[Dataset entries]
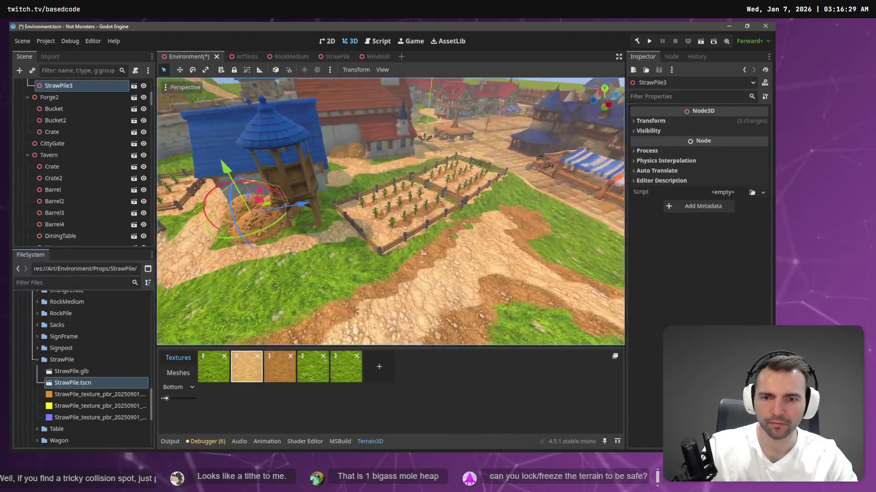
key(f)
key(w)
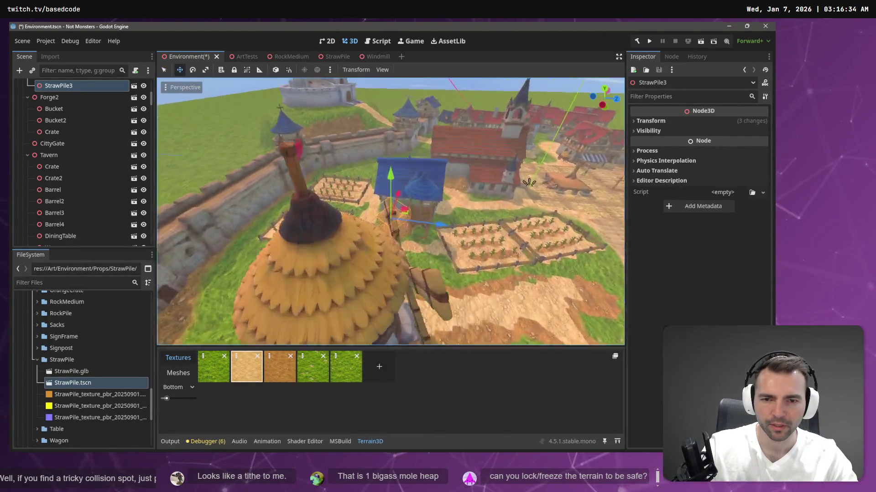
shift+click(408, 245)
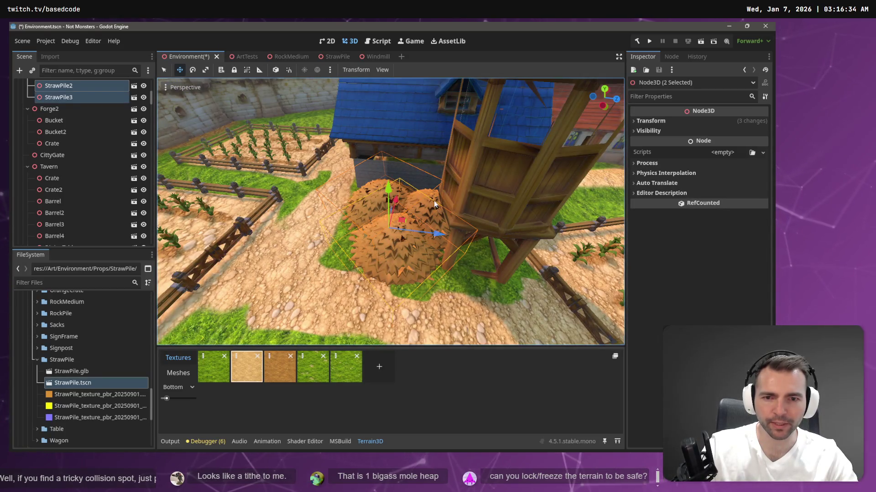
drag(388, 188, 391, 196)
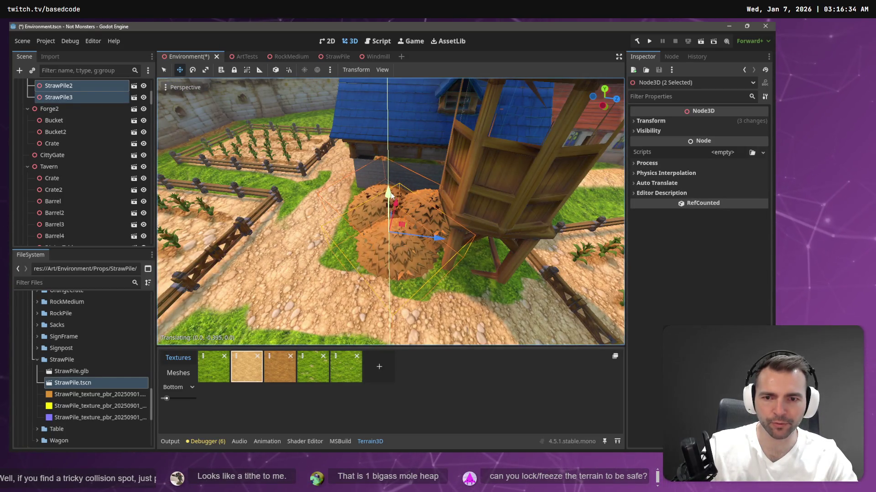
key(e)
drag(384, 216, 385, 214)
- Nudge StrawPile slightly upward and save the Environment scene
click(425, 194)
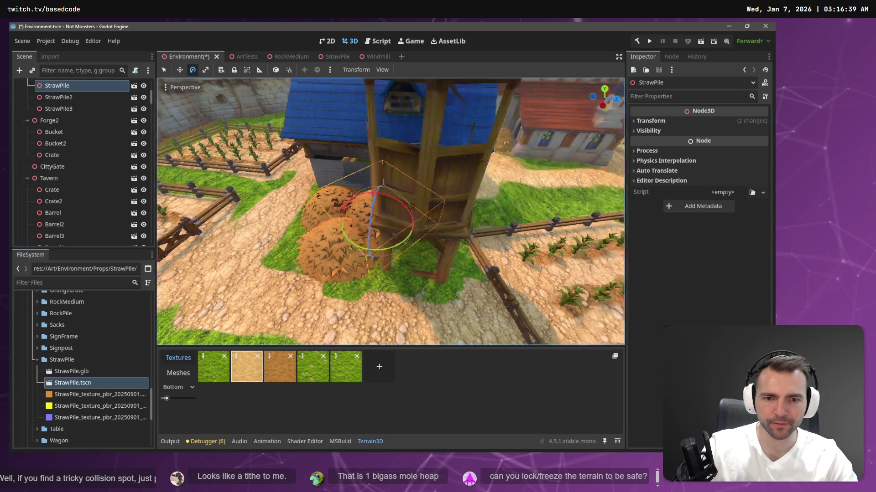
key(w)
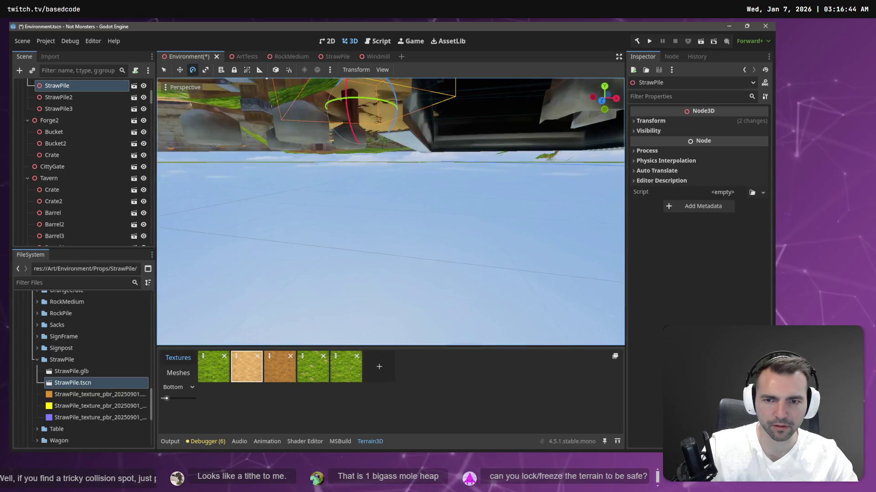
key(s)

• _WHAT YOU ARE ASKED TO DO_
Could the data above be returned in full, exactly, with every image left out?

• _SOLUTION FOR THIS TASK_
key(f)
key(w)
shift+click(408, 245)
drag(388, 188, 391, 196)
key(e)
drag(384, 216, 385, 214)
- Nudge StrawPile slightly upward and save the Environment scene
click(425, 194)
key(w)
key(s)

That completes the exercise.